> What the task requires
Report every line below that contains the word "watch" by copying each one in full, and treat uppercase and lowercase letters as different.

> Data in this exercise
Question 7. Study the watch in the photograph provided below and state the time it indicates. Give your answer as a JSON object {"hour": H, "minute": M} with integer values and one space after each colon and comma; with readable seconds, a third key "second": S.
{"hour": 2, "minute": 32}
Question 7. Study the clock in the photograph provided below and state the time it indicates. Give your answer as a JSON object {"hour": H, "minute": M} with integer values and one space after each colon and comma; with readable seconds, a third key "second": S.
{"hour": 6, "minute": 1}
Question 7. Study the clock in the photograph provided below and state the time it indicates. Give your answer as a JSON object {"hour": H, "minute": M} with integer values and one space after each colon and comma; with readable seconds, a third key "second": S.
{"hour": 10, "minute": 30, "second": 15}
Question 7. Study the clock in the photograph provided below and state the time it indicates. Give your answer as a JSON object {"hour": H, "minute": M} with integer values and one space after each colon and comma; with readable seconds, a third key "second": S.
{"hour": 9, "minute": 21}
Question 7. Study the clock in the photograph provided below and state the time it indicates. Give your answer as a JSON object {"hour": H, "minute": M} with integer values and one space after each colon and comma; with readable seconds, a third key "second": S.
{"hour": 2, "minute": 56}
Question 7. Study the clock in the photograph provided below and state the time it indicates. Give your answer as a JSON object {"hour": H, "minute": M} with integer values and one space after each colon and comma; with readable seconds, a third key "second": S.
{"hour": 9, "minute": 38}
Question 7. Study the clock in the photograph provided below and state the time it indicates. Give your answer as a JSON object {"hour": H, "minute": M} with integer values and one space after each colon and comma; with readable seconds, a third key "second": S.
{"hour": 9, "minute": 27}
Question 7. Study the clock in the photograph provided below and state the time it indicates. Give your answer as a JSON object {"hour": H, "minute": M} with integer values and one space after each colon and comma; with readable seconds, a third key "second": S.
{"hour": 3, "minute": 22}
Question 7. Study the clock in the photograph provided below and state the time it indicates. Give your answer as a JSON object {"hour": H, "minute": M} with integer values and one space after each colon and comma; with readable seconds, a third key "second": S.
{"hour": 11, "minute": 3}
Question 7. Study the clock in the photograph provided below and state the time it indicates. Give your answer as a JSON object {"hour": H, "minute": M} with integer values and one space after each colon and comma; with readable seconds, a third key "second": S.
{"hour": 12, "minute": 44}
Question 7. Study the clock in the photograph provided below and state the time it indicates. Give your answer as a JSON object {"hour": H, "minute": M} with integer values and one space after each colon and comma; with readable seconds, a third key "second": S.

> Task solution
Question 7. Study the watch in the photograph provided below and state the time it indicates. Give your answer as a JSON object {"hour": H, "minute": M} with integer values and one space after each colon and comma; with readable seconds, a third key "second": S.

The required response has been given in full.